Leader says U.S. falsified drug case against general
MEXICO CITY — One day after Mexico’s Attorney General’s Office announced it was dropping the drug trafficking case against its former defense secretary, Mexico President Andres Manuel Lopez Obrador said Friday that the U.S. Drug Enforcement Administration had “fabricated” the accusations against retired Gen. Salvador Cienfuegos.
Lopez Obrador suggested there could have been political motivations behind U.S. authorities’ arrest of Cienfuegos at Los Angeles International Airport in October, noting that the investigation had been ongoing for years, but the arrest came shortly before U.S. presidential elections.
The president said Mexican prosecutors had dropped the case because the evidence shared by the United States did not prove he committed any crime.
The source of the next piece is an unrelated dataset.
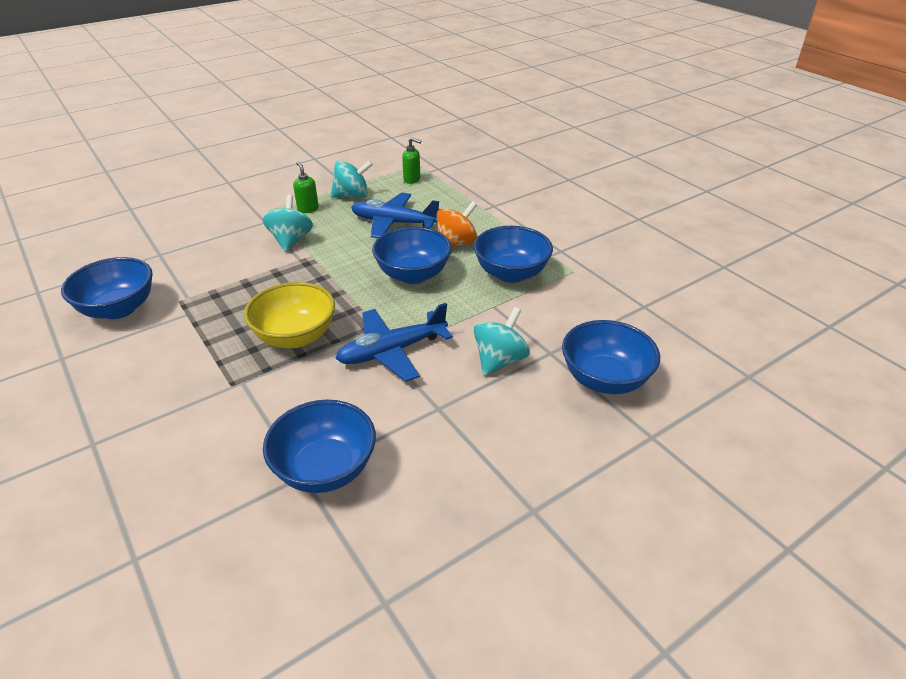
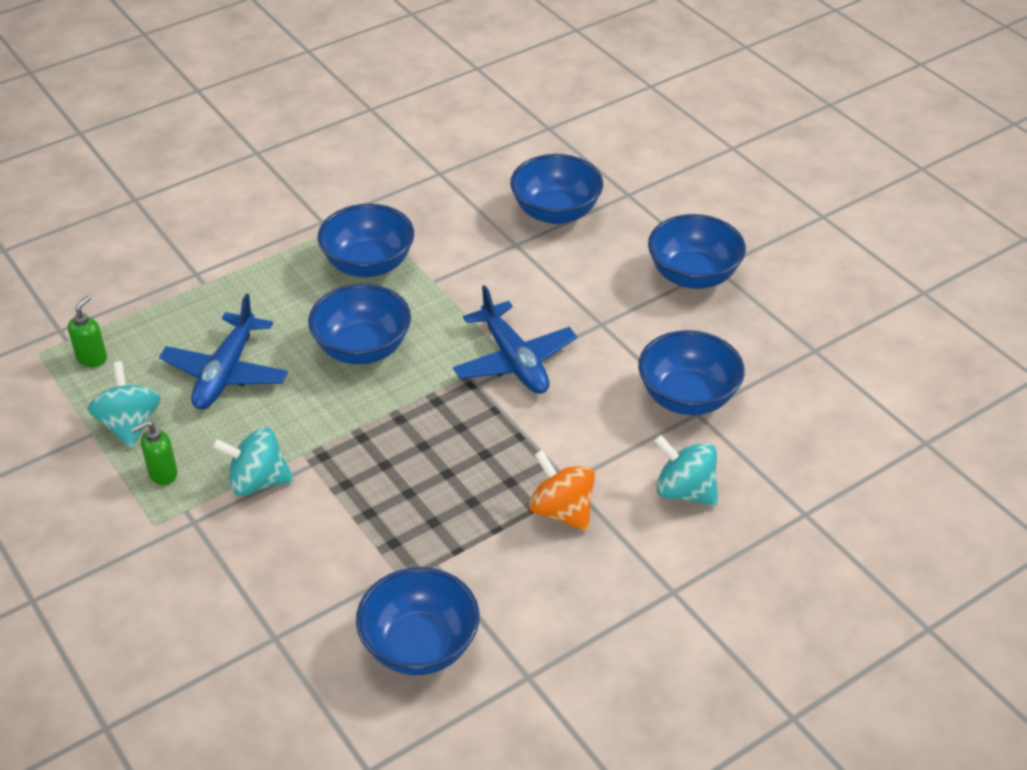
camera: 90 degrees left, 5 degrees up
(295, 336) = (486, 446): yellow bowl -> none
(456, 244) = (293, 310): orange spinning top -> orange spinning top (561, 511)
(499, 360) = (528, 280): turquoise spinning top -> turquoise spinning top (684, 491)
(517, 487) = (693, 275): none -> blue bowl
In a statement Thursday night, the Mexican Attorney General’s Office went beyond just announcing it was closing the case. Its statement cleared the general entirely. It said Cienfuegos had not been found to have any illicit or abnormal income, nor was any evidence found “that he had issued any order to favor the criminal group in question.”
Lopez Obrador has given the military more responsibility and power than any president in recent history, relying on it to build massive infrastructure projects and most recently to distribute the COVID19 vaccine, in addition to its expanded security responsibilities.
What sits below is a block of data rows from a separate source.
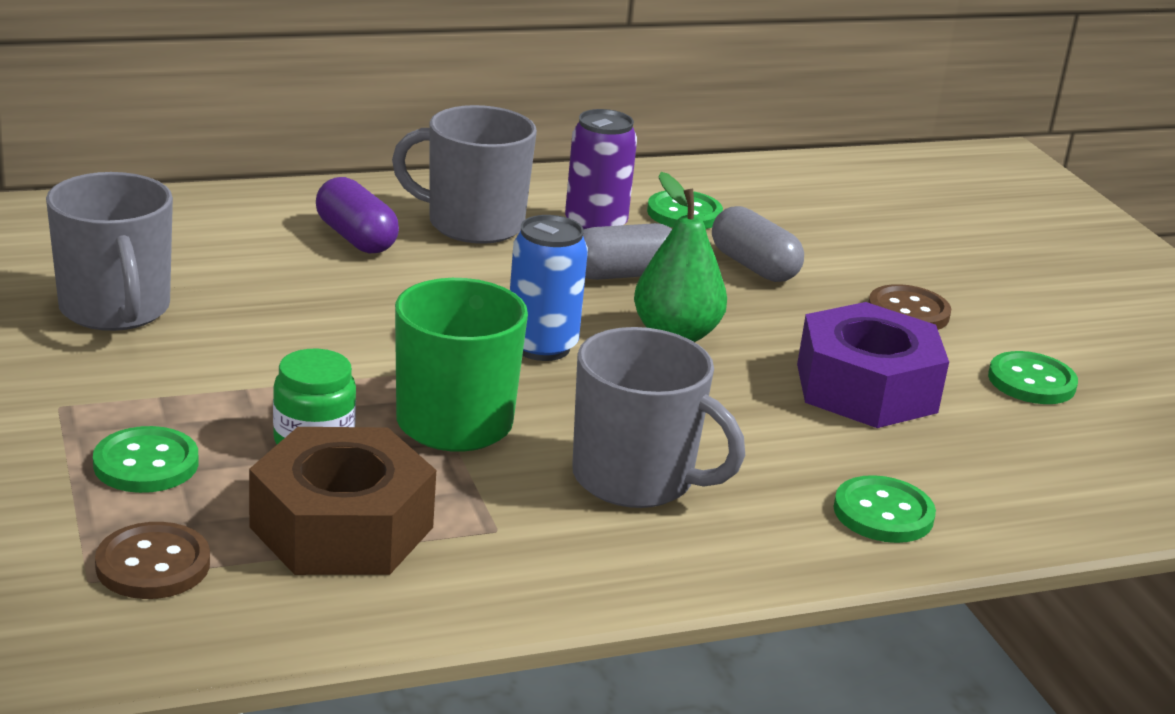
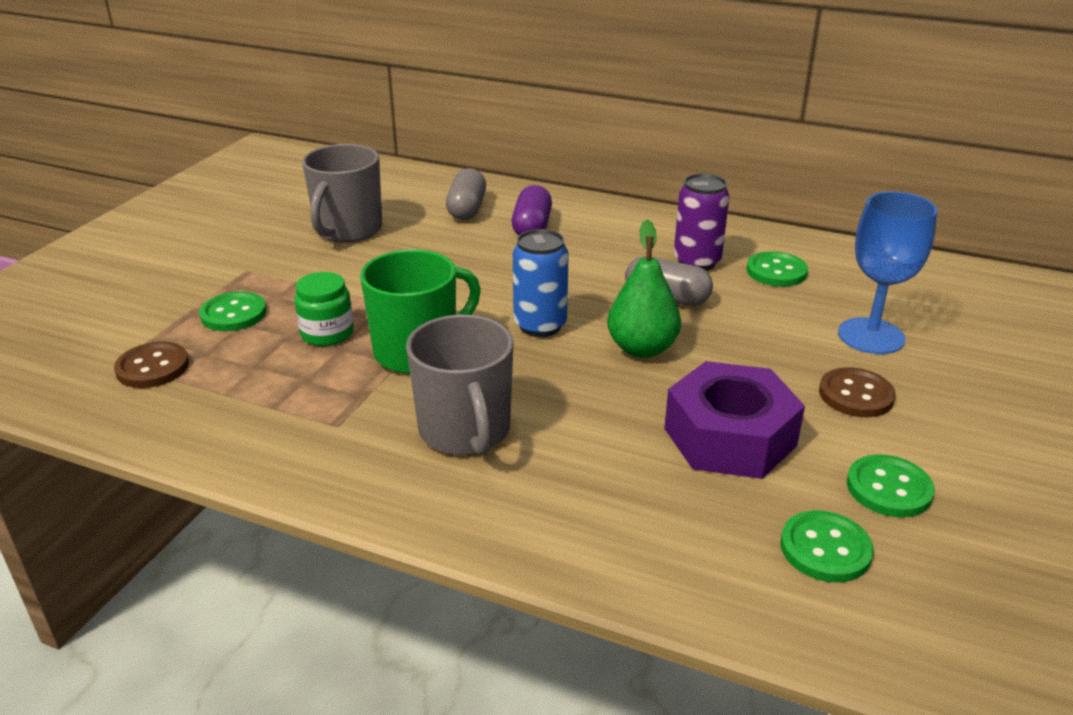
camera: 45 degrees right, 5 degrees up
(342, 527) = (263, 387): brown nut -> none
(473, 224) = (615, 239): grey mug -> none
(753, 266) = (774, 322): grey capsule -> grey capsule (467, 209)
(849, 253) = (871, 336): none -> blue goblet
(883, 513) = (598, 532): green button -> green button (825, 549)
Cienfuegos was arrested in Los Angeles in October, after he was secretly indicted by a federal grand jury in New York in 2019. He was accused of conspiring with the H2 cartel in Mexico to smuggle thousands of kilos of cocaine, heroin, methamphetamine and marijuana while he was defense secretary from 2012 to 2018.
Prosecutors said intercepted messages showed that Cienfuegos accepted bribes in exchange for ensuring the military did not take action against the cartel and that operations were initiated against its rivals. He was also accused of introducing cartel leaders to corrupt Mexican officials.
Under the pressure of Mexico’s implicit threats to restrict or expel U.S. agents, U.S. prosecutors dropped their case so Cienfuegos could be returned to Mexico and investigated under Mexican law.
Mike Vigil, the Drug Enforcement Administration’s former chief of international operations, said clearing Cienfuegos “could be the straw that broke the camel’s back as far as U.S.Mexico cooperation in counterdrug activities.”